Both computers were run under Ubuntu 16.04 LTS and compiled with -O3 optimization level with g++ 5.4.0 and the latest version of the OpenMPI available in stable repository.

License

Copyright 2017 Sergey Dubovyk

Permission is hereby granted, free of charge, to any person obtaining a copy of this software and associated documentation files (the "Software"), to deal in the Software without restriction, including without limitation the rights to use, copy, modify, merge, publish, distribute, sublicense, and/or sell copies of the Software, and to permit persons to whom the Software is furnished to do so, subject to the following conditions:

The above copyright notice and this permission notice shall be included in all copies or substantial portions of the Software.

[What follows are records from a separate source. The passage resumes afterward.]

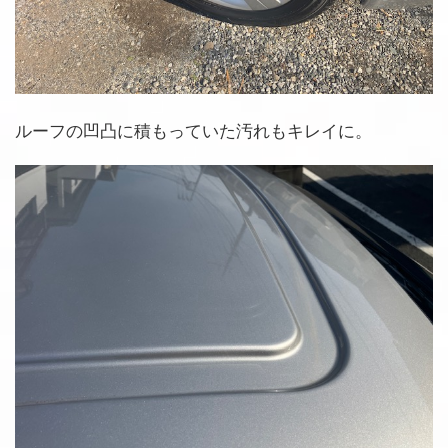
ルーフの凹凸に積もっていた汚れもキレイに。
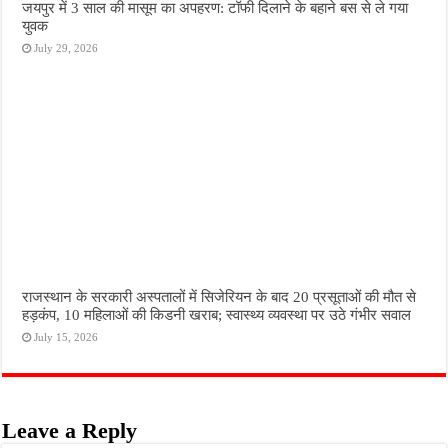
जयपुर में 3 साल की मासूम का अपहरण: टॉफी दिलाने के बहाने बस से ले गया
युवक
July 29, 2026
राजस्थान के सरकारी अस्पतालों में सिजेरियन के बाद 20 प्रसूताओं की मौत से
हड़कंप, 10 महिलाओं की किडनी खराब; स्वास्थ्य व्यवस्था पर उठे गंभीर सवाल
July 15, 2026
Leave a Reply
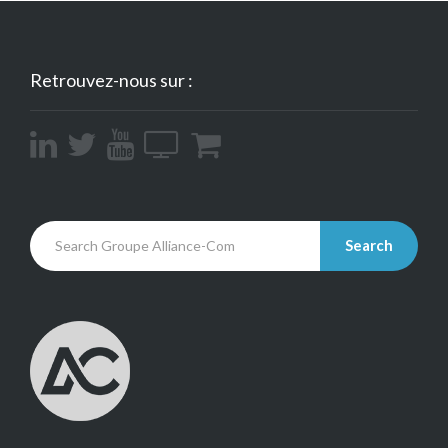
Retrouvez-nous sur :
Search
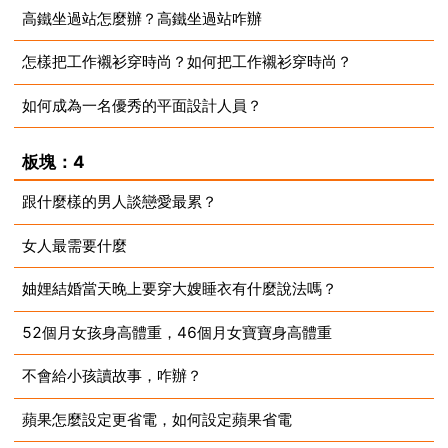
高鐵坐過站怎麼辦？高鐵坐過站咋辦
2023-08-15
怎樣把工作襯衫穿時尚？如何把工作襯衫穿時尚？
2023-08-15
如何成為一名優秀的平面設計人員？
2023-08-15
2023-08-15
板塊：4
跟什麼樣的男人談戀愛最累？
女人最需要什麼
2023-08-15
妯娌結婚當天晚上要穿大嫂睡衣有什麼說法嗎？
2023-08-15
52個月女孩身高體重，46個月女寶寶身高體重
2023-08-15
不會給小孩讀故事，咋辦？
2023-08-15
蘋果怎麼設定更省電，如何設定蘋果省電
2023-08-15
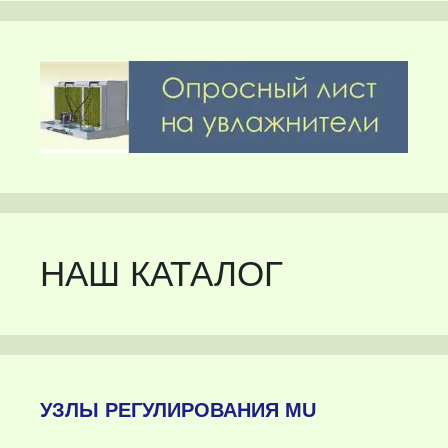
НАШ КАТАЛОГ
УЗЛЫ РЕГУЛИРОВАНИЯ MU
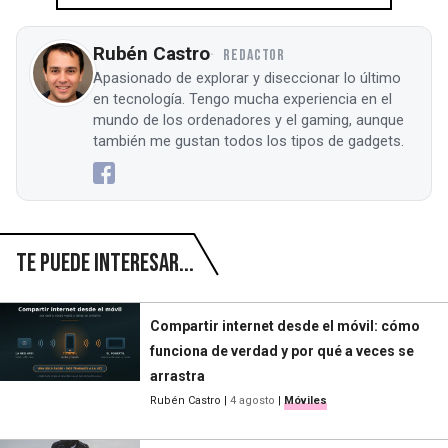
Rubén Castro
REDACTOR
Apasionado de explorar y diseccionar lo último
en tecnología. Tengo mucha experiencia en el
mundo de los ordenadores y el gaming, aunque
también me gustan todos los tipos de gadgets.
Te puede interesar...
Compartir internet desde el móvil: cómo
funciona de verdad y por qué a veces se
arrastra
Rubén Castro
|
4 agosto
|
Móviles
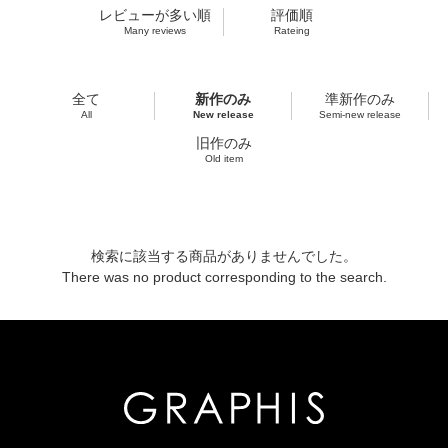
レビューが多い順
評価順
Many reviews
Rateing
全て
新作のみ
準新作のみ
All
New release
Semi-new release
旧作のみ
Old item
検索に該当する商品がありませんでした。
There was no product corresponding to the search.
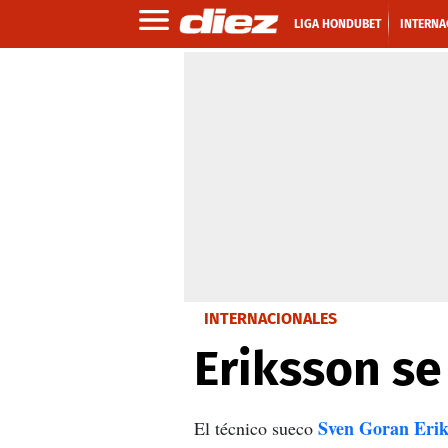
LIGA HONDUBET
INTERNA
INTERNACIONALES
Eriksson se
Sven Goran Erik
El técnico sueco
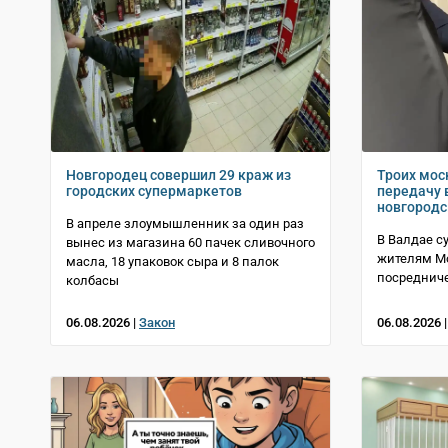
Новгородец совершил 29 краж из
Троих мос
городских супермаркетов
передачу 
новгородс
В апреле злоумышленник за один раз
В Валдае с
вынес из магазина 60 пачек сливочного
жителям Мо
масла, 18 упаковок сыра и 8 палок
посредниче
колбасы
06.08.2026 |
Закон
06.08.2026 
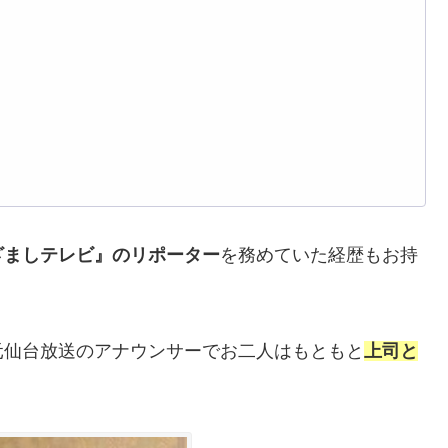
ざましテレビ』のリポーター
を務めていた経歴もお持
元仙台放送のアナウンサーでお二人はもともと
上司と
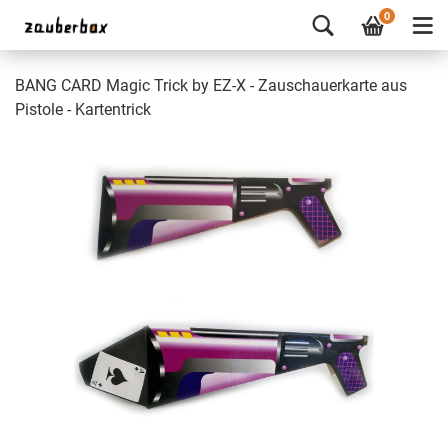
0
BANG CARD Magic Trick by EZ-X - Zauschauerkarte aus
Pistole - Kartentrick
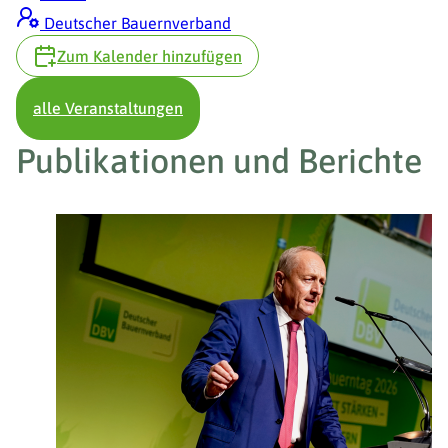
Deutscher Bauernverband
Zum Kalender hinzufügen
alle Veranstaltungen
Publikationen und Berichte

THE SOFTWARE IS PROVIDED "AS IS", WITHOUT WARRANTY OF ANY KIND, EXPRESS OR IMPLIED, INCLUDING BUT NOT LIMITED TO THE WARRANTIES OF MERCHANTABILITY, FITNESS FOR A PARTICULAR PURPOSE AND NONINFRINGEMENT. IN NO EVENT SHALL THE AUTHORS OR COPYRIGHT HOLDERS BE LIABLE FOR ANY CLAIM, DAMAGES OR OTHER LIABILITY, WHETHER IN AN ACTION OF CONTRACT, TORT OR OTHERWISE, ARISING FROM, OUT OF OR IN CONNECTION WITH THE SOFTWARE OR THE USE OR OTHER DEALINGS IN THE SOFTWARE.

Contribution

Feel free to contribute to this project as it can be useful for some students learning OpenMPI stack or just for somebody, who has some free time.